Adding a CI Check to Detect New C Global Variables

tl;dr Are there any objections to adding a (required) CI check that helps us avoid accidentally adding any new C global variables? I expect failures to be very infrequent.

In my recent “Status Update about Interpreter Isolation” thread I mentioned how we have effectively eliminated nearly all mutable C global variables from CPython, which is exciting. However, globals remain a threat to interpreter isolation, so the trick now is how to keep us from adding more, especially accidentally.

A few years back I added Tools/c-analyzer to help us identify global variables. That tool can be used to help keep us from adding new unsupported globals. (While it isn’t perfect, and perhaps I’d do it differently if I did it again, we have the tool now and it does a good job.)

With c-analyzer tool as the basis, I have a PR up that adds a check to CI (as part of the existing “Check if generated files are up to date” check):

I wanted to check in here before merging it, since it directly impacts all contributors (even if very unlikely to do so).

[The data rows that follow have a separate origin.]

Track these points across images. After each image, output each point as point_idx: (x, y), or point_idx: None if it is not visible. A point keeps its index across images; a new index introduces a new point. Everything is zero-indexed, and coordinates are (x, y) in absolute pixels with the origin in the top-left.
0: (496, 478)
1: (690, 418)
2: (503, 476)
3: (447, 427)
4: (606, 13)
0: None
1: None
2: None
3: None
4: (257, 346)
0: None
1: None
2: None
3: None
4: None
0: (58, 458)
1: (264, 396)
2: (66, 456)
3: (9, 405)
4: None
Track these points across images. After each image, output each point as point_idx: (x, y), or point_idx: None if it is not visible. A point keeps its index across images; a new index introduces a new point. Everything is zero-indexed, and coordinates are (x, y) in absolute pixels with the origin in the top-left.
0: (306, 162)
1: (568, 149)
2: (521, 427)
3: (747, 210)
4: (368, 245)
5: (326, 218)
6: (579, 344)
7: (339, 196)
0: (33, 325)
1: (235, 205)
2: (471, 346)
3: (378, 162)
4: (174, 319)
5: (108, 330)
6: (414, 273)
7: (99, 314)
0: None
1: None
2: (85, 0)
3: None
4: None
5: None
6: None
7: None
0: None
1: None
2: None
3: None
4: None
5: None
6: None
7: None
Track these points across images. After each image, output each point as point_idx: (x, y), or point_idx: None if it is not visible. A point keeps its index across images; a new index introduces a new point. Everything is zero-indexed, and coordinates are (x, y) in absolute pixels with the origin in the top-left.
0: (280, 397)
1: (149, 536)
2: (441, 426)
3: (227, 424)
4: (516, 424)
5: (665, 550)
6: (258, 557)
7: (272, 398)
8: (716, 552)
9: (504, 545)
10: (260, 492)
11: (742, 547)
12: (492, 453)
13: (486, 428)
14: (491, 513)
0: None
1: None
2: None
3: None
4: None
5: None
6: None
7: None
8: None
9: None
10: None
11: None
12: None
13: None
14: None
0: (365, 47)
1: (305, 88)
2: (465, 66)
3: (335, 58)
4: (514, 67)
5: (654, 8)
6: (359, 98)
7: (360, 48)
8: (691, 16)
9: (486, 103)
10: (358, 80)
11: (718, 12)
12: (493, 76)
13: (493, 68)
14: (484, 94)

As with the rest of the “Check if generated files are up to date” CI job, normally the globals check will pass and contributors won’t notice. Rarely, it might fail for one of the following reasons:

  • legitimate:
    • an unsupported global was added accidentally
    • an unsupported global was added on purpose and shouldn’t have been
    • an unsupported global was added on purpose and accidentally omitted from the ignore list
  • defects in the tool:
    • a supported global was added but the tool identified it as unsupported
    • the c-analyzer choked while parsing some large literal initializer
    • the c-analyzer couldn’t handle some esoteric C syntax that wasn’t in the code base before

Note that none of those cases are common. Since I added the tool in 2020, I’ve run it manually every few months and fixed all the failures. Each time there were only a handful of globals I had to fix, and most of those have been related to new static types or new array/struct literals that span thousands of characters (e.g. in generated code). I’ve only had to fix the tool’s parser a few times to adjust for C syntax corner cases. I expect that the CI check will fail for literally only a few PRs each month, if that, and each failure will be easy to sort out.

To help with failures, I’m adding a long explanatory text that gets printed to stdout when the check fails. (See the PR.) This should help contributors deal with those infrequent failures.

Anyway, I wanted to check in here, to see if there are any objections to adding the CI check. Again, it will help us avoid adding unsupported globals, which is otherwise easy to do accidentally. I expect failures to be rare.




It makes sense to me.

An excellent idea!

SGTM, I’ll approve the PR.

Thanks for the feedback, everyone. I’ll add the check today.